Dismantling the Patient Protection and Affordable Care Act will be high on the list of policies that the incoming Trump administration and the Republican-controlled Congress say they'll tackle next year.
However, before reversing a law that's part of an effort to change the nature of healthcare in America, lawmakers should take care not to undermine efforts being made by hospital administrators to improve the system.
One thing is clear: When it comes to healthcare, we need innovation. U.S. healthcare spending per capita is twice the average of other developed countries, at $8,713 annually, according to Organization for Economic Cooperation and Development data. But our health outcomes are no better, and life expectancy is worse than in other wealthy nations. As we try to make changes to improve that dynamic, it's important that any changes to, or wholesale replacement of, Obamacare don't make matters worse.
A good place to start any discussion about healthcare in the United States is to remember the common ground everyone agrees on: Regardless of political affiliation, there's broad consensus today that we all want a better healthcare system, and many reforms are already underway at hospital systems. Our healthcare system is undergoing a generational shift where clinicians will be paid for outcomes rather than on a fee-for-service basis, insurance companies are under pressure to lower premiums, and individuals are being encouraged to be active participants in managing their own long-term wellness. The Institute for Healthcare Improvement calls that approach the Triple Aim—improving patient experience, improving health and cutting the per capita cost of care.
Against that backdrop, here are four things the Trump administration should consider when recasting the Affordable Care Act.
What about Medicare disproportionate share hospitals (DSH) payments?
Hospitals with an exceptionally large proportion of low income patients or Medicare patients receive DSH payments to help maintain their facilities. The idea is to ensure that good hospitals aren't only in wealthy neighborhoods but everywhere. The Affordable Care Act gave low income Americans subsidies to buy insurance and because that boosted revenue for hospitals, DSH payments were lowered, scheduled to be cut by $18.1 billion from 2016 through fiscal year 2023. Any change that might increase the number of uninsured Americans or increase the proportion of patients on Medicare should consider reversing scheduled DSH cuts or replacing those funds with something comparable.

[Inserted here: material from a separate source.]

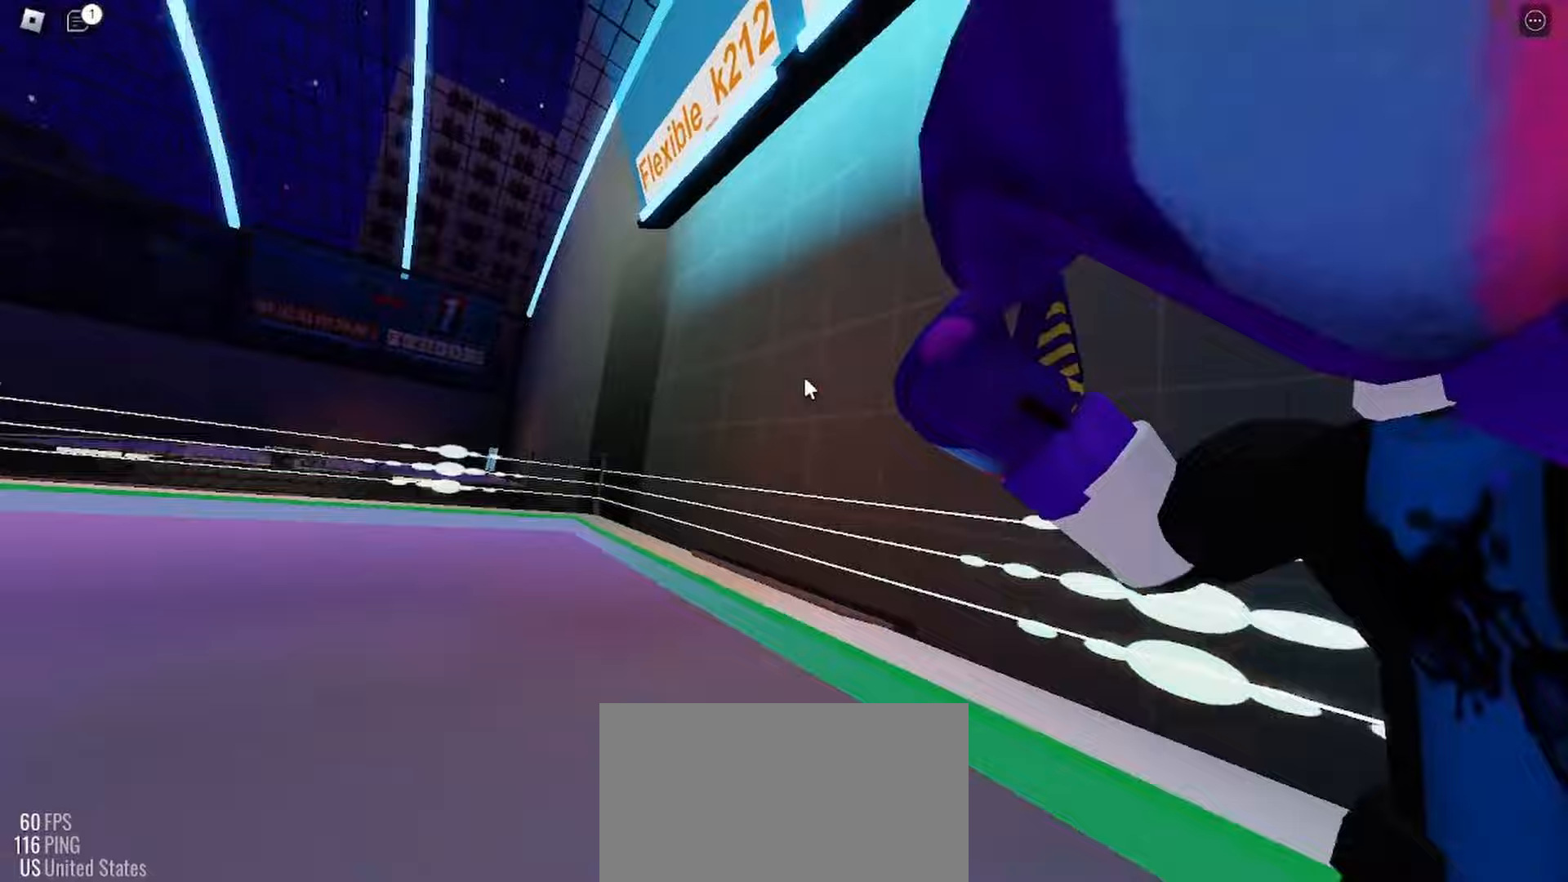
{"keys": [], "mouse": [], "events": []}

The challenge of falling Medicare hospital payments
Hospitals have suffered repeated cuts to Medicare and Medicaid payments, soaking up $136 billion of new cuts since 2010, according to the American Hospital Association, and a total estimated impact of $500 billion over ten years The rationale is that the rising number of patients with private insurance will yield higher revenues and that, coupled with efficiencies, can offset the decline in Medicare payments. Additionally, health systems are absorbing reductions implemented as part of Taxpayer Relief Act of 2012 (-0.8 percent), and the sequestration implemented as part of the Budget Control Act of 2011 (-2.0 percent). The net impact of all of these adjustments is Health Systems received a 0.9 percent increase in payments even though inflation suggests an increase of 2.4 percent was required. However, if changes to Obamacare results in fewer Americans having private insurance, then hospitals will suffer lower insurance reimbursement revenues at a time when Medicare payments are already falling — a double whammy.
MACRA makes sense
Whenever pushing reform, it's important not to ditch what's working. MACRA, coming into effect in 2017, changes how clinicians are paid for treating Medicare patients. It replaces the automatic increases of the old fee-for-service model with a system that rewards doctors who have healthier populations, improve patient experience and lower costs. Under the Medicare Access and CHIP Reauthorization Act of 2015 (MACRA), Medicare payments to clinicians will only rise 0.5 percent annually through 2019 and then will not increase through 2024. Most clinicians under the new system can qualify for a 4 percent incentive (rising to 9 percent by 2022) if they reach certain cost and performance targets, plus a possible lump sum bonus. Conversely, they can be hit with a penalty of up to 4 percent (9 percent by 2022) if they fall short. In addition, the top quartile of doctors can get an additional bonus, up to 10 percent, for exceptional performance. MACRA became law thanks to broad bipartisan support for moving to performance-based pay and away from the old fee-for-service model. We should give MACRA time to work.
A race to the bottom?
As Trump ponders what might replace Obamacare, he may incorporate the ideas of House Speaker Paul Ryan, who wants to increase participation in privately managed Medicare Advantage (MA) insurance programs, and potentially implementing defined contributions to an HAS that individuals would use to purchase the MA plan of their choice . The problem is that such plans are effectively subsidized by the full-service insurance plans that turn a healthy profit for insurers. Once more people enroll in Medicare Advantage programs, a growing number of employers and middle-class Americans will likely demand stripped-down policies too. If that results in fewer Americans buying full-service health insurance, ironically the cost of those cheaper policies will rise.
One thing is certain — the days of rising reimbursement rates are over. While our political leaders are considering changes, hospitals should prioritize improving their business. Administrators should push to become more efficient, establish better community relationships in order to drive better health outcomes and establish cost strategies to treat certain conditions. Hospitals making progress toward those goals will succeed no matter what the future holds for Obamacare.